**WHAT IS BEING ASKED:** The answer must be the number of lines in the listing below that contain "Birch", and nothing else.

**SOURCE MATERIAL:**
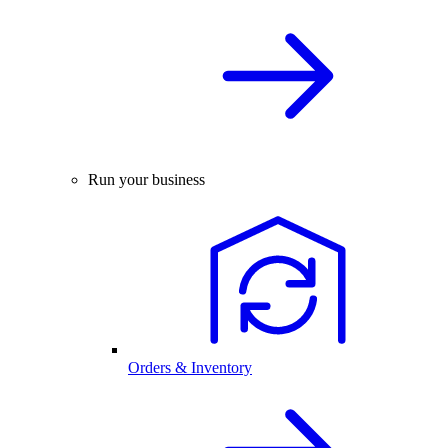
Run your business
Orders & Inventory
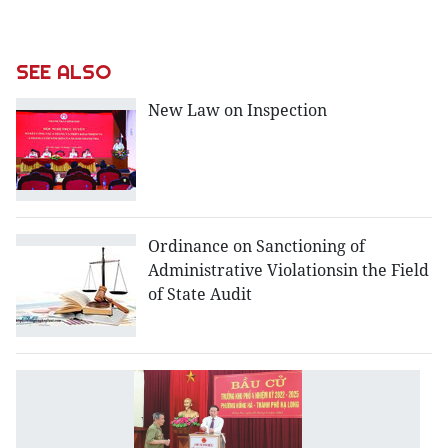
SEE ALSO
New Law on Inspection
Ordinance on Sanctioning of
Administrative Violationsin the Field
of State Audit
L
o
t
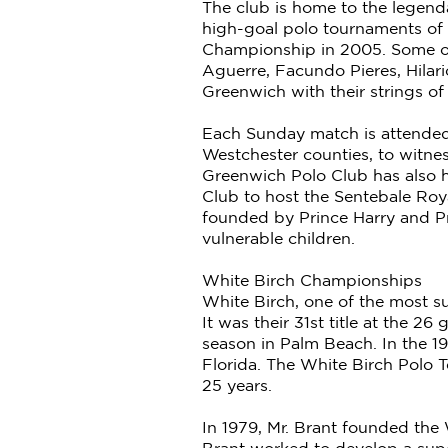
The club is home to the legend
high-goal polo tournaments of 
Championship in 2005. Some of
Aguerre, Facundo Pieres, Hilar
Greenwich with their strings o
Each Sunday match is attended 
Westchester counties, to witnes
Greenwich Polo Club has also h
Club to host the Sentebale Roya
founded by Prince Harry and Pr
vulnerable children.
White Birch Championships
White Birch, one of the most s
It was their 31st title at the 2
season in Palm Beach. In the 
Florida. The White Birch Polo 
25 years.
In 1979, Mr. Brant founded the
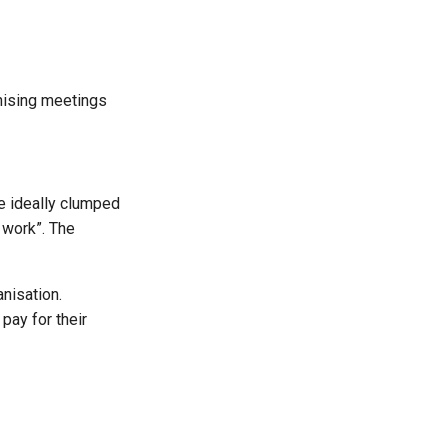
anising meetings
e ideally clumped
 work”. The
nisation.
pay for their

**RESPONSE BOX:** 3